(Collected data)
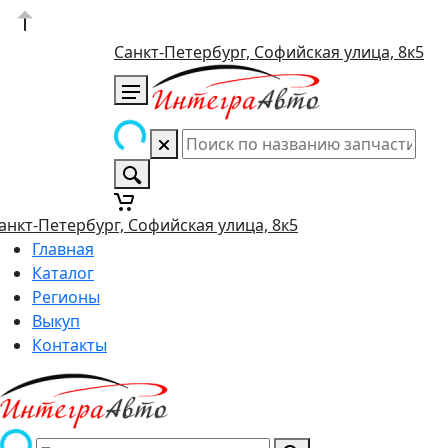
Санкт-Петербург, Софийская улица, 8к5
анкт-Петербург, Софийская улица, 8к5
Главная
Каталог
Регионы
Выкуп
Контакты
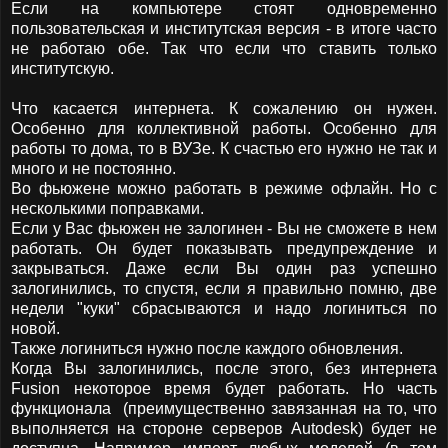
Если на компьютере стоят одновременно
пользовательская и институтская версия - в итоге часто
не работаю обе. Так что если что ставить только
институтскую.
Что касается интернета. К сожалению он нужен.
Особенно для коллективной работы. Особенно для
работы то дома, то в ВУЗе. К счастью его нужно не так и
много и не постоянно.
Во фьюжене можно работать в режиме офлайн. Но с
несколькими поправками.
Если у Вас фьюжен не залогинен - Вы не сможете в нем
работать. Он будет показывать предупреждение и
закрываться. Даже если Вы один раз успешно
залогинились, то спустя, если я правильно помню, две
недели "куки" сбрасываются и надо логиниться по
новой.
Также логиниться нужно после каждого обновления.
Когда Вы залогинились, после этого, без интернета
Fusion некоторое время будет работать. Но часть
функционала (преимущественно завязанная на то, что
выполняется на стороне серверов Autodesk) будет не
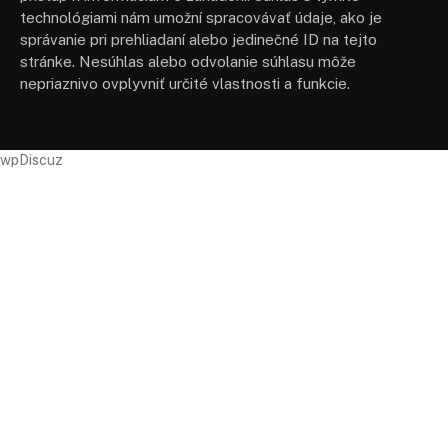
technológiami nám umožní spracovávať údaje, ako je
správanie pri prehliadaní alebo jedinečné ID na tejto
stránke. Nesúhlas alebo odvolanie súhlasu môže
nepriaznivo ovplyvniť určité vlastnosti a funkcie.
wpDiscuz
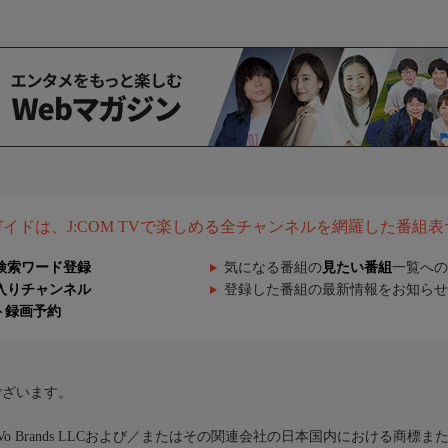
組ガイドは、J:COM TVで楽しめる全チャンネルを網羅した番組
検索ワード登録
気になる番組の
見たい番組
一覧への
入りチャンネル
登録した番組の最新情報をお知らせ
ト録画予約
ございます。
iVo Brands LLCおよび／またはその関連会社の日本国内における商標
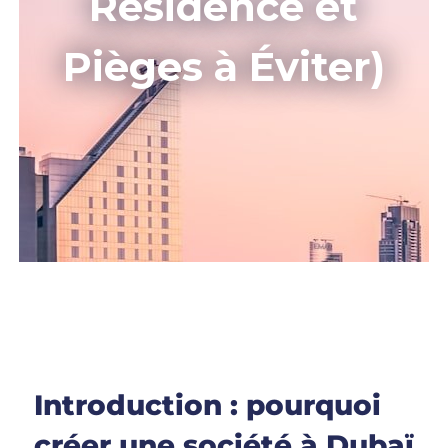
Résidence et
Pièges à Éviter)
Introduction : pourquoi
créer une société à Dubaï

§ **To do**
Please set down every line of the material above word for word, leaving the pictures out.

§ **Response**
Санкт-Петербург, Софийская улица, 8к5
анкт-Петербург, Софийская улица, 8к5
Главная
Каталог
Регионы
Выкуп
Контакты
Если на компьютере стоят одновременно
пользовательская и институтская версия - в итоге часто
не работаю обе. Так что если что ставить только
институтскую.
Что касается интернета. К сожалению он нужен.
Особенно для коллективной работы. Особенно для
работы то дома, то в ВУЗе. К счастью его нужно не так и
много и не постоянно.
Во фьюжене можно работать в режиме офлайн. Но с
несколькими поправками.
Если у Вас фьюжен не залогинен - Вы не сможете в нем
работать. Он будет показывать предупреждение и
закрываться. Даже если Вы один раз успешно
залогинились, то спустя, если я правильно помню, две
недели "куки" сбрасываются и надо логиниться по
новой.
Также логиниться нужно после каждого обновления.
Когда Вы залогинились, после этого, без интернета
Fusion некоторое время будет работать. Но часть
функционала (преимущественно завязанная на то, что
выполняется на стороне серверов Autodesk) будет не
technológiami nám umožní spracovávať údaje, ako je
správanie pri prehliadaní alebo jedinečné ID na tejto
stránke. Nesúhlas alebo odvolanie súhlasu môže
nepriaznivo ovplyvniť určité vlastnosti a funkcie.
wpDiscuz
組ガイドは、J:COM TVで楽しめる全チャンネルを網羅した番組
検索ワード登録
気になる番組の
見たい番組
一覧への
入りチャンネル
登録した番組の最新情報をお知らせ
ト録画予約
ございます。
iVo Brands LLCおよび／またはその関連会社の日本国内における商標
Résidence et
Pièges à Éviter)
Introduction : pourquoi
créer une société à Dubaï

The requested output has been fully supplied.